Der Alpinismus hat sich anhand der Frage «Ist es möglich oder unmöglich?» entwickelt. In meinem Buch zeige ich Bilder von 13 Bergen, die nie zuvor jemand so gesehen hat. Unter anderem das Matterhorn oder den Mont Blanc. Mit diesen Bergen erzähle ich den Alpinismus. Ich bin ein Storyteller. Ein Politiker zum Beispiel ist ein Mensch, der sein Land in die Zukunft erzählt. So mache ich es mit den Bergen. Mein Alpinismus ist ein kultureller, der weitergeführt wird.

Welches ist Ihr Lieblingsberg?

Der Machapuchare im Himalaja hat mich auf sonderbare Weise berührt. Ein gedrehter Berg, wie das Matterhorn, das in der Geschichte des Alpinismus eine besondere Rolle spielt. Mit seiner speziellen Erstbesteigungsgeschichte hat sich das Matterhorn selber zum Symbolberg gemacht.

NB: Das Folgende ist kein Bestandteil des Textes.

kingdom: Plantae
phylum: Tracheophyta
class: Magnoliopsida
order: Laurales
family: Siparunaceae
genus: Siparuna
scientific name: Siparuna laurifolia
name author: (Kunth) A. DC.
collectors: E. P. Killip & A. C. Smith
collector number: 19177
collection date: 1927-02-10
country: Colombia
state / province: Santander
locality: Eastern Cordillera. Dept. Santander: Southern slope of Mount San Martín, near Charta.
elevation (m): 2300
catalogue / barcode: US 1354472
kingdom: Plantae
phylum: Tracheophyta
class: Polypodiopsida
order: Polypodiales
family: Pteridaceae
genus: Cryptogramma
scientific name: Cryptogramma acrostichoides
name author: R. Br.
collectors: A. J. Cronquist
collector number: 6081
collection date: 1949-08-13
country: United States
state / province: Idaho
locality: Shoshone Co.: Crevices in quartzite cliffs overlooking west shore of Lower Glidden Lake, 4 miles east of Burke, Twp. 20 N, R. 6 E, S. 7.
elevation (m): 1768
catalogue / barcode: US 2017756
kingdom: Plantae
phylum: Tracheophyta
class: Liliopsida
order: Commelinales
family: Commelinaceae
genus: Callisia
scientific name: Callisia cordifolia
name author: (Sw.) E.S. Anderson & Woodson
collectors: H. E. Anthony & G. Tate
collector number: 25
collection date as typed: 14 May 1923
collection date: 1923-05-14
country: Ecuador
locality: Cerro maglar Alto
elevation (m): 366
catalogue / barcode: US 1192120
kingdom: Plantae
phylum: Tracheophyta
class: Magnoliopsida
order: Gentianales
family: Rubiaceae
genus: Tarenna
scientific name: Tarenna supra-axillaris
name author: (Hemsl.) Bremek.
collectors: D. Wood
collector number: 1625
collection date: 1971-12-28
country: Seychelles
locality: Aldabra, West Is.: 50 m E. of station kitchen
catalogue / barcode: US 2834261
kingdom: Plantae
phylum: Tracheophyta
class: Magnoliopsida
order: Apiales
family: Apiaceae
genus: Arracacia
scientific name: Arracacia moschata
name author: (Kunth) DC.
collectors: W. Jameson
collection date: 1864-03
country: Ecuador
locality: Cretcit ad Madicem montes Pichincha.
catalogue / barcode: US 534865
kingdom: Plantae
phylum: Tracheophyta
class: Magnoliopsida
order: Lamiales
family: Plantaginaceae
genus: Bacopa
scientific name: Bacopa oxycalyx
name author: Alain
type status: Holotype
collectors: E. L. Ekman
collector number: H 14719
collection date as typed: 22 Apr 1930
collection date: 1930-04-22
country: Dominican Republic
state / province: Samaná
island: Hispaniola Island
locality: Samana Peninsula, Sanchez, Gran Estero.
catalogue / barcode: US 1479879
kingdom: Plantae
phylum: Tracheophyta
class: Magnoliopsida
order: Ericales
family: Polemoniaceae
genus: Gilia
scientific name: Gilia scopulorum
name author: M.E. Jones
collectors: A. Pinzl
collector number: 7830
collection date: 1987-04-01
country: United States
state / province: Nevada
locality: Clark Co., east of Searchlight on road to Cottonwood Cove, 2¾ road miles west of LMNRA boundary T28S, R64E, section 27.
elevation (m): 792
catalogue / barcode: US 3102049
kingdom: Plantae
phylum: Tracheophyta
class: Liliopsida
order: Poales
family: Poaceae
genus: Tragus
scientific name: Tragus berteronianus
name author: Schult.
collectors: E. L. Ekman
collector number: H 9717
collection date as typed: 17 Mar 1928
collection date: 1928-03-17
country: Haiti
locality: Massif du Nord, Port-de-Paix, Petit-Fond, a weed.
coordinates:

Sie haben 14 Achttausender ohne Sauerstoff bestiegen, nun nutzen Sie Bilder, die aus dem All gemacht wurden, für Ihr neustes Buch?

Die Technik, die mir hier zur Verfügung stand, gab es früher nicht einmal in meiner Vorstellung. Ich hätte ganz andere, neue Routen geplant, wenn ich diese Bilder in jungen Jahren zur Verfügung gehabt hätte. Es gibt nun Hunderte von neuen Möglichkeiten, auf Berge zu steigen.

Mit den Satellitenbildern kann eine Route schon vor dem Besteigen im Detail betrachtet werden. Ist das Bergesteigen dadurch sicherer geworden?

Nein. Der Tod von Ueli Steck ist ein Beweis, dass es auch die Allerbesten treffen kann.

Sie sind eifersüchtig auf diejenigen, die die neuen Routen besteigen und Unmögliches möglich machen?

Nein, ich bin zufrieden mit dem, was ich machen durfte und mit dem, was ich jetzt tue.

Die Auseinandersetzung mit dem Berg beginnt lange vor der Besteigung. Wie ist das Vorgehen?

Ich bestimme von vornherein, wie und wo ich auf den Berg steigen will. Ich suche eine Route, die noch nie jemand gemacht hat. Das heisst, sie gilt als unmöglich. Falls es Vorläufer gibt, überlege ich, was sie falsch gemacht haben. Ich entwickle eine Strategie, bereite mich vor und starte einen Versuch. Ich bin auch schon vier Mal für eine Route gestartet. Das gehört alles dazu. Manchmal erreicht man den Gipfel trotzdem nicht.

Das heisst, es gibt trotz der immer besser werdenden Vorbereitung immer noch unmögliche Routen?

Ja. Das Ziel ist und bleibt: Dorthin zu kommen, wo ich umkommen könnte, um nicht umzukommen.